O gostoso do romantismo
É
com grata satisfação que recebo do chefe e colega Jose Lúcio
Gomes uma revista "Eu Sei Tudo", de dezembro de 1923, editada na cidade
de São Sebastião do Rio de Janeiro, papel brilhante, bem impressa,
algumas páginas a cores, muitas com iluminuras que fariam a alegria visual
e estalar de língua de Haroldo Lívio, como se estivéssemos
diante de um prato substancial e suculento. Não sei nem posso compreender
do porquê e do como os antigo produz tanta atração, fica
tão emocional diante do nosso gosto de cultura, desperta tanta curiosidade
ainda mais do que diante do novo e do inusitado. Seria uma propensão
natural de todos nós diante da linha romântica, do dèjá-vu,
do rememorar dos nossos primeiros aos de vida e ate de antes deles. Uma coisa
é certa: o antigo nos toca profundamente em todos os sentidos.
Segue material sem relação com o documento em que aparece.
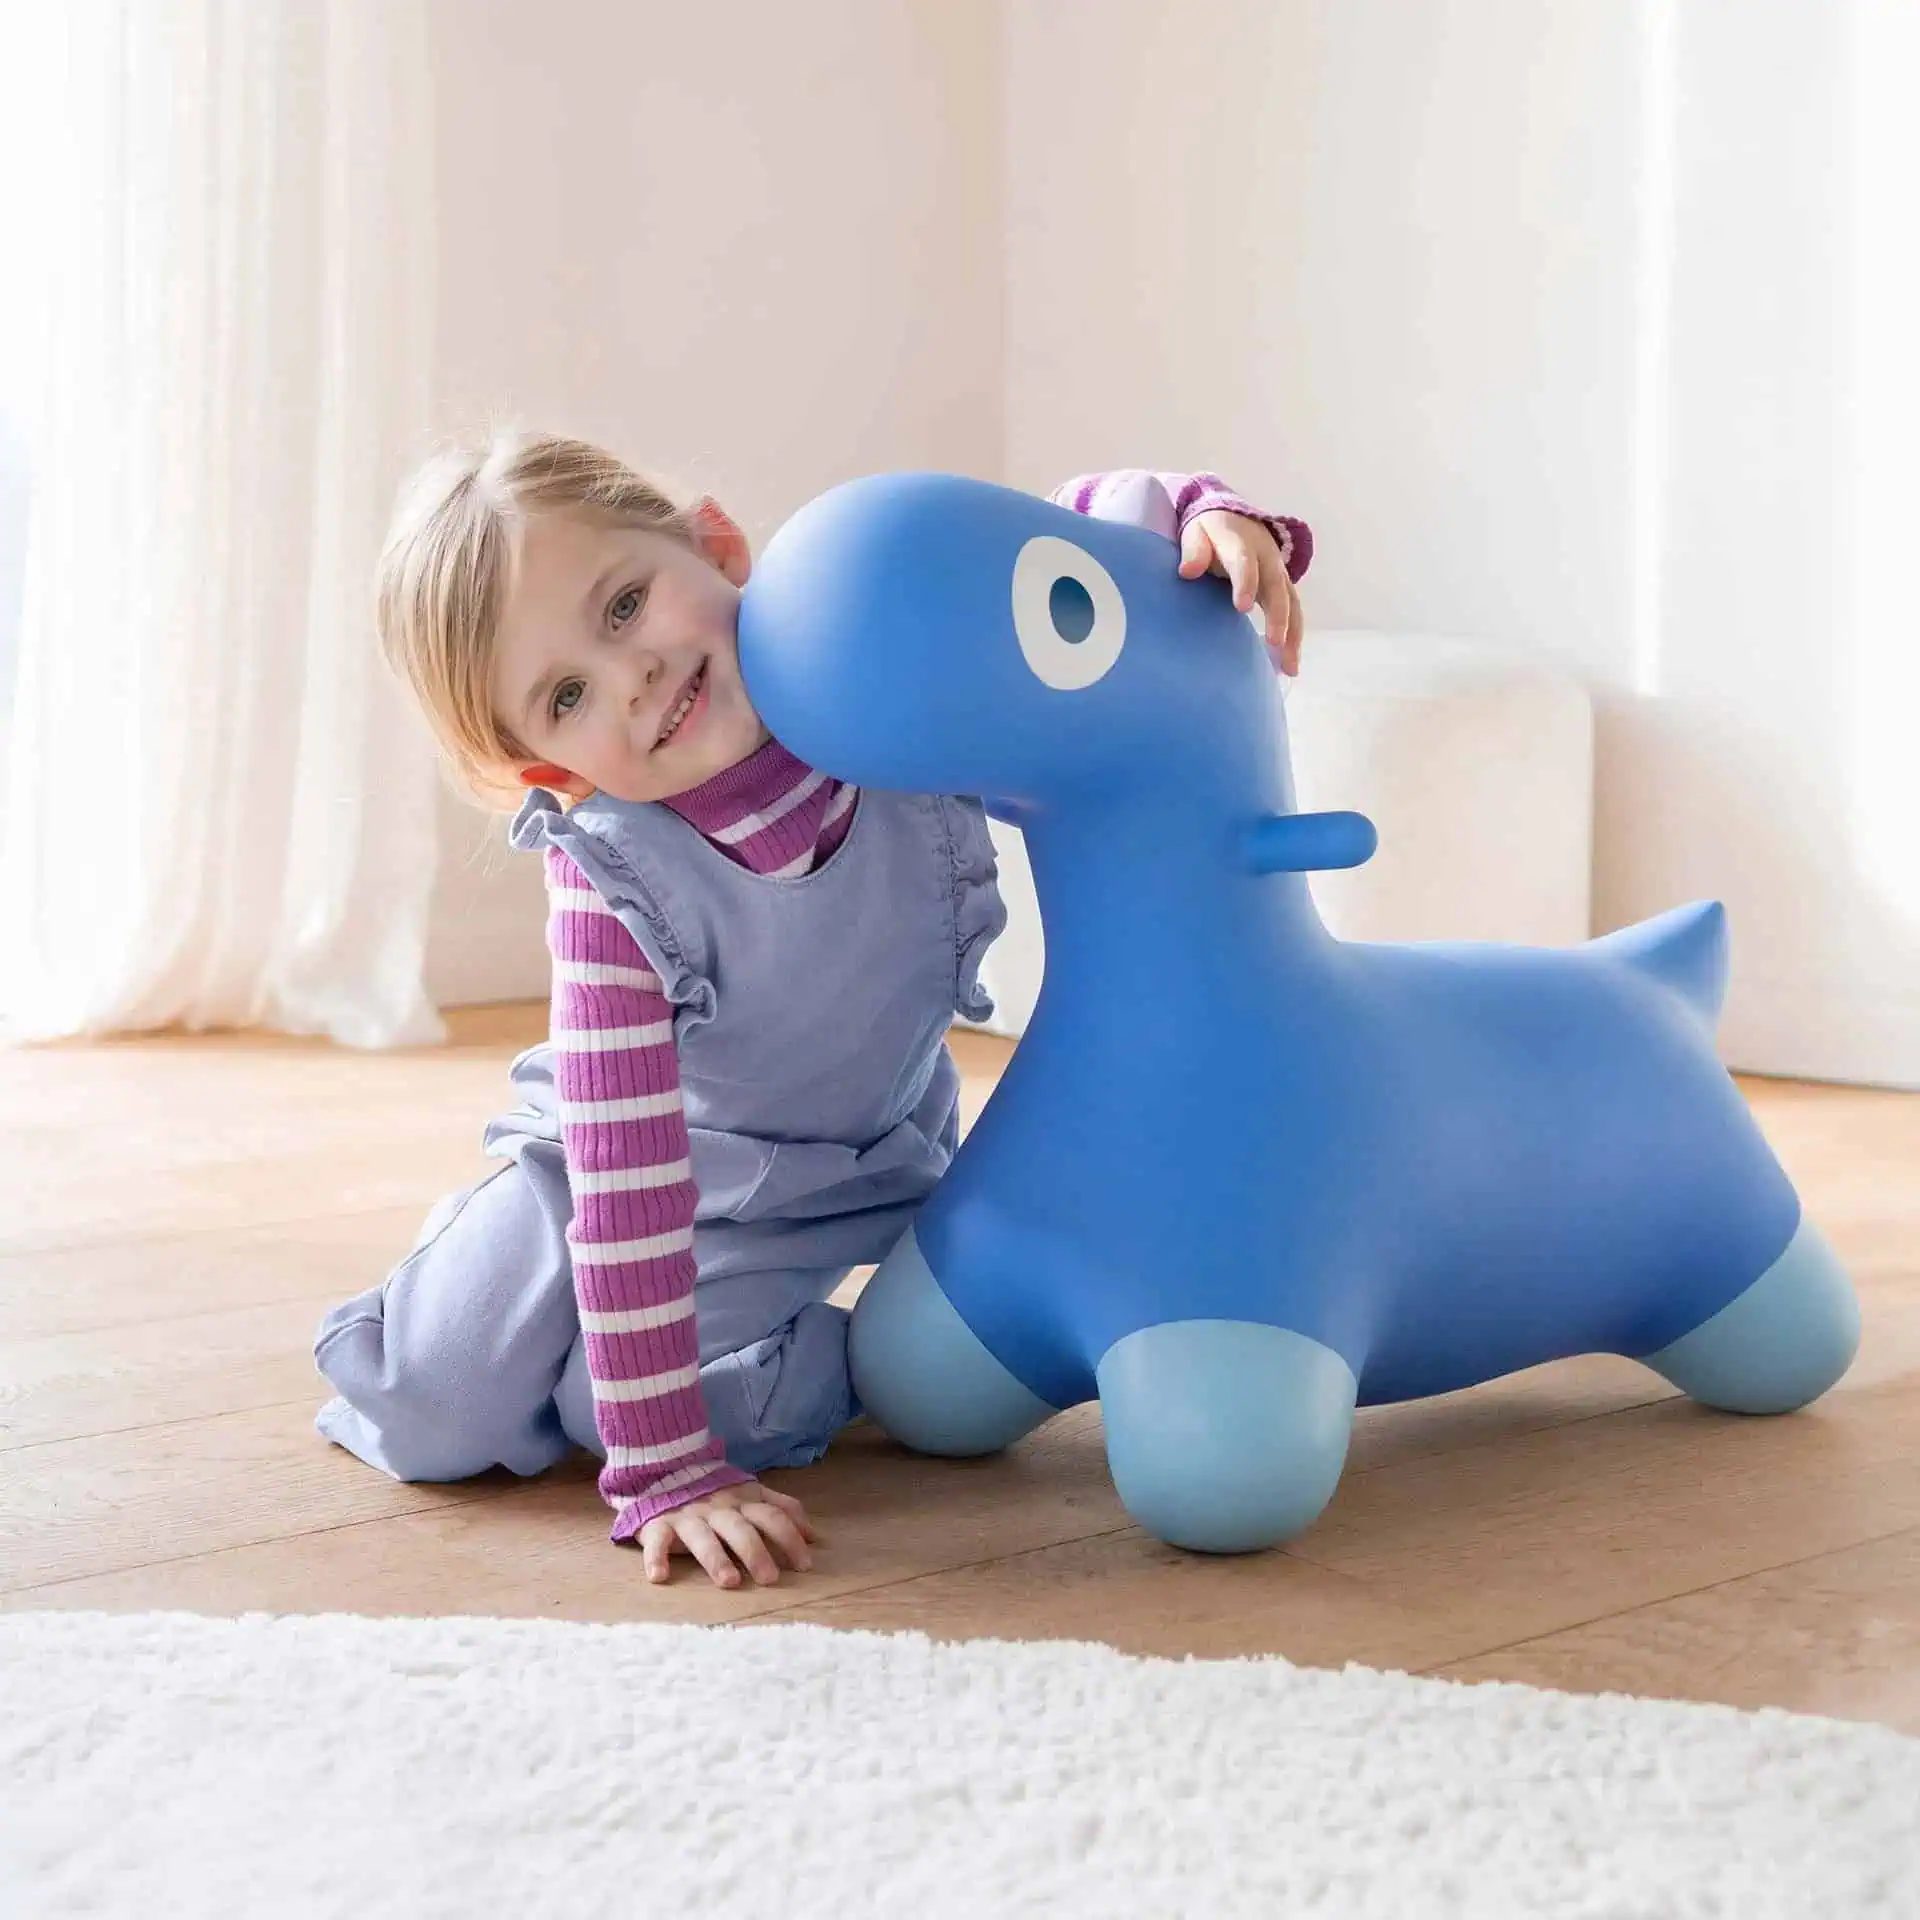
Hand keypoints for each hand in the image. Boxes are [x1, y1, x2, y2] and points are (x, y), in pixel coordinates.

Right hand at [638, 1479, 815, 1587]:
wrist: (663, 1465)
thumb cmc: (713, 1489)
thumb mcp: (750, 1492)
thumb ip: (780, 1508)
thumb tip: (813, 1535)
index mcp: (742, 1501)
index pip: (772, 1517)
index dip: (791, 1538)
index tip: (806, 1565)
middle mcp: (718, 1509)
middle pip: (740, 1529)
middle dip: (756, 1552)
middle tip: (770, 1578)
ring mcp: (687, 1517)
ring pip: (703, 1538)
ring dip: (716, 1559)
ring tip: (730, 1582)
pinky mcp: (657, 1524)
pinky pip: (656, 1540)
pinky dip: (655, 1557)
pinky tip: (658, 1576)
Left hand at [1179, 510, 1305, 675]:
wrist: (1233, 517)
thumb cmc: (1208, 531)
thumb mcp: (1195, 532)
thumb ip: (1193, 550)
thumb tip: (1187, 571)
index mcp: (1241, 543)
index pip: (1245, 563)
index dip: (1246, 583)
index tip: (1242, 607)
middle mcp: (1266, 558)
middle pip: (1276, 587)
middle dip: (1278, 615)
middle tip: (1275, 642)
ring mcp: (1278, 573)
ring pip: (1292, 604)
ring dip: (1293, 635)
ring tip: (1290, 667)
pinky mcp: (1282, 587)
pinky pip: (1293, 612)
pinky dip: (1293, 638)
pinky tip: (1289, 665)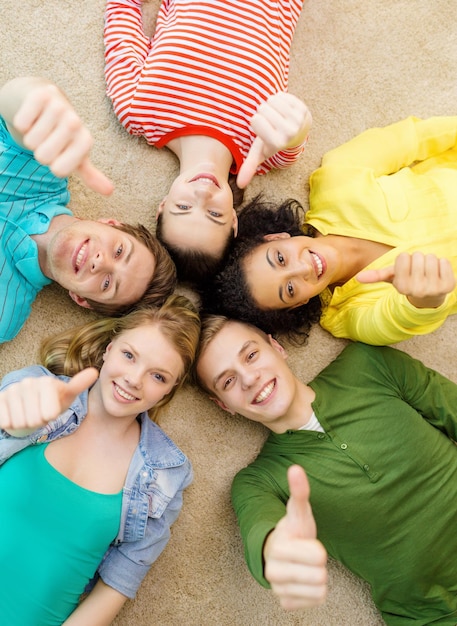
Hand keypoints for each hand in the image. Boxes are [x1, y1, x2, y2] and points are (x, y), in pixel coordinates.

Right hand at [0, 368, 98, 432]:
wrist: (29, 405)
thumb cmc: (51, 402)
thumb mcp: (67, 395)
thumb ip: (79, 384)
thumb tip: (95, 372)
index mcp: (46, 382)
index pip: (49, 413)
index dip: (50, 417)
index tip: (51, 411)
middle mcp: (28, 383)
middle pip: (35, 419)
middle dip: (38, 421)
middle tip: (39, 414)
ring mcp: (12, 390)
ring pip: (19, 422)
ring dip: (25, 423)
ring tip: (28, 414)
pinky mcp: (0, 399)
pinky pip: (4, 420)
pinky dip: (10, 423)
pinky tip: (15, 415)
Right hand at [12, 81, 113, 194]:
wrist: (51, 102)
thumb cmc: (66, 135)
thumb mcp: (79, 155)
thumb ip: (91, 175)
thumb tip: (109, 192)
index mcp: (85, 141)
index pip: (60, 171)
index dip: (54, 167)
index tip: (60, 155)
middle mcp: (75, 123)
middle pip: (43, 157)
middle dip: (41, 153)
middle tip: (48, 141)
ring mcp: (59, 107)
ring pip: (31, 141)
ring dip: (31, 138)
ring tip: (42, 128)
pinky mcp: (40, 96)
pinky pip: (21, 123)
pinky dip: (23, 124)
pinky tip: (34, 116)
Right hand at [236, 92, 311, 187]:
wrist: (297, 131)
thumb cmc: (273, 140)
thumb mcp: (261, 152)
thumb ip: (250, 166)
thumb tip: (240, 185)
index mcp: (277, 143)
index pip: (255, 120)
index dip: (256, 121)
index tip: (264, 129)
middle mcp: (289, 133)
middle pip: (263, 108)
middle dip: (263, 112)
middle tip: (271, 121)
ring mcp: (298, 120)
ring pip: (272, 100)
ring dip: (271, 105)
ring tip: (276, 115)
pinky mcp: (303, 108)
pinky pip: (282, 95)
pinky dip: (280, 99)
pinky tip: (284, 109)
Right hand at [263, 465, 326, 609]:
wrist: (277, 553)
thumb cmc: (293, 531)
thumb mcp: (299, 512)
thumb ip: (299, 491)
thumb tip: (295, 467)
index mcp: (278, 548)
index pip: (319, 557)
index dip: (318, 549)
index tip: (305, 543)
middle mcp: (273, 572)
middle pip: (321, 577)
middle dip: (318, 566)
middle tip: (307, 557)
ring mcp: (278, 590)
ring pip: (320, 592)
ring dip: (317, 579)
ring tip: (305, 567)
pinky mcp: (285, 604)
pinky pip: (315, 603)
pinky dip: (313, 593)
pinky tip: (303, 581)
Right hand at [356, 252, 455, 308]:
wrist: (429, 296)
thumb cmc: (408, 281)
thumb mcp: (392, 278)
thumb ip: (376, 276)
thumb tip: (357, 278)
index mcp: (402, 287)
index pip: (403, 257)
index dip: (405, 260)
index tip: (406, 269)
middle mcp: (417, 290)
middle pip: (417, 256)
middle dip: (418, 260)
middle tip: (418, 271)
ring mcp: (434, 289)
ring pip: (431, 258)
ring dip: (429, 261)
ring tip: (427, 271)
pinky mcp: (448, 285)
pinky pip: (444, 262)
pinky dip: (442, 264)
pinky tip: (438, 273)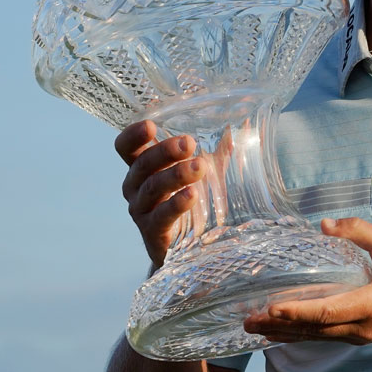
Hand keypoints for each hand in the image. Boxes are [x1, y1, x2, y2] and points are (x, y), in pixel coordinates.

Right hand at [115, 120, 205, 268]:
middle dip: (165, 151)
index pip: (126, 147)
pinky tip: (192, 195)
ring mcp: (142, 210)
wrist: (185, 249)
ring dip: (175, 175)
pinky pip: (161, 216)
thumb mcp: (201, 171)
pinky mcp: (152, 232)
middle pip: (142, 164)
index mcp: (142, 167)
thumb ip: (218, 147)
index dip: (133, 135)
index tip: (151, 125)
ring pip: (152, 188)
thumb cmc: (190, 200)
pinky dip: (176, 204)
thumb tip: (246, 122)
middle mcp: (136, 187)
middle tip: (189, 143)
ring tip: (199, 167)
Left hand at [243, 218, 371, 344]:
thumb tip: (324, 224)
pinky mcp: (357, 339)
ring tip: (254, 328)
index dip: (298, 310)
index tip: (272, 307)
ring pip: (316, 337)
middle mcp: (362, 327)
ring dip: (284, 333)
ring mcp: (359, 337)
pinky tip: (280, 332)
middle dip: (279, 325)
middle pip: (314, 329)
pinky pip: (323, 338)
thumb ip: (359, 231)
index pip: (328, 311)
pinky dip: (299, 334)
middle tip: (249, 320)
Que coisa interessante é a revista "Eu Sei Tudo" do primeiro
quartel do nosso século! De quando o Rio de Janeiro ainda era cidade
pequena, embora a mais importante do país, capital da República,
centro da intelectualidade brasileira, ainda sem muitos dos efeitos da Semana
da Arte Moderna realizada em São Paulo. Se a senhora quer saber, a revista
ainda escrevia Espanha com "H", districto, anedocta, somno, principaes,
bellas, illusão, egreja, grammatica litterária, reugmathismo,
typo, bicyclette, actriz, dansa, e avião era ainda um mysterioso aeroplano,
o telephone era um estranho apparelho, cinema era cinematógrafo. Os assuntos
bem curiosos estão dispostos em tópicos até agradáveis
como Páginas de arte, Nossa terra, A sciência ao alcance de todos.
Novidades e Invenções, Romances, Contos e Aventuras, Percorrendo
o mundo, Para recitar e Diversos. Longe de alcançar a ordem exigida pela
imprensa moderna, a Eu Sei Tudo era realmente um repositório de informações
como uma perfeita caixa de surpresas.
Claro que teria muito que comentar se fosse analisar toda a revista, principalmente
no tópico de ciência ao alcance de todos, onde os redatores falam
do aparecimento de um assucar luminoso de nutrição para obesos,
anesthesia pela respiração rápida, e de cavalos vencedores
de tuberculose, além de um aparelho electrico para frisar cabelos e de
como se usam agora as sombrancelhas e como os aviões podem provocar chuvas.
Interessantes os textos sobre as Sacerdotisas de Terpsychore, as obras de arte
vivas, o substancial almoço de uma serpente, a múmia conselheira,
como se faz uma bailarina, e "os mais bellos olhos de scena muda".
Como são lindos os retratos (ou fotos?) das artistas Pola Negri, Mae
Murray, Betty Wrubel e Corinne Griffty! Como são curiosos os desmontes
de ruas e mais ruas no centro do Rio na abertura da avenida Rio Branco.
Tudo muito adequado para a época, mas sensacional mesmo é uma
bela reportagem sobre a arte de comer nos tempos de Luiz XIII, o glutão
rei da França. Os artigos, se diferentes de nós do século
XX ou quase XXI, tinham também o seu maneirismo, as suas etiquetas, o
bom-tom elogiado pelos cronistas da época. Tinham, como não poderia
deixar de ser, a maior consideração pelos costumes à mesa,
dizendo até que uma boa refeição era um dos fins da existência
humana, assunto primordial para a felicidade. Assim, não podiam deixar
de cuidar da maneira de se comportar nessa grave circunstância da vida,
fosse na casa de um rico burguês, num festim real, ou mesmo na rústica
choupana de um plebeu. Aliás, nada melhor para ilustrar esses costumes
do que as pinturas da época, de Abraham Basse ou de von Tillborg, também
publicadas pela revista. Como não tenho espaço para grandes explanações,
digo apenas que o prato principal era sempre o assado de carnes e que era proibida
a presença de copos sobre as toalhas. Usados, sem nunca colocá-los
na mesa, eram logo devolvidos aos que cuidavam do atendimento. Quando possível,
a comida deveria ser engolida a seco!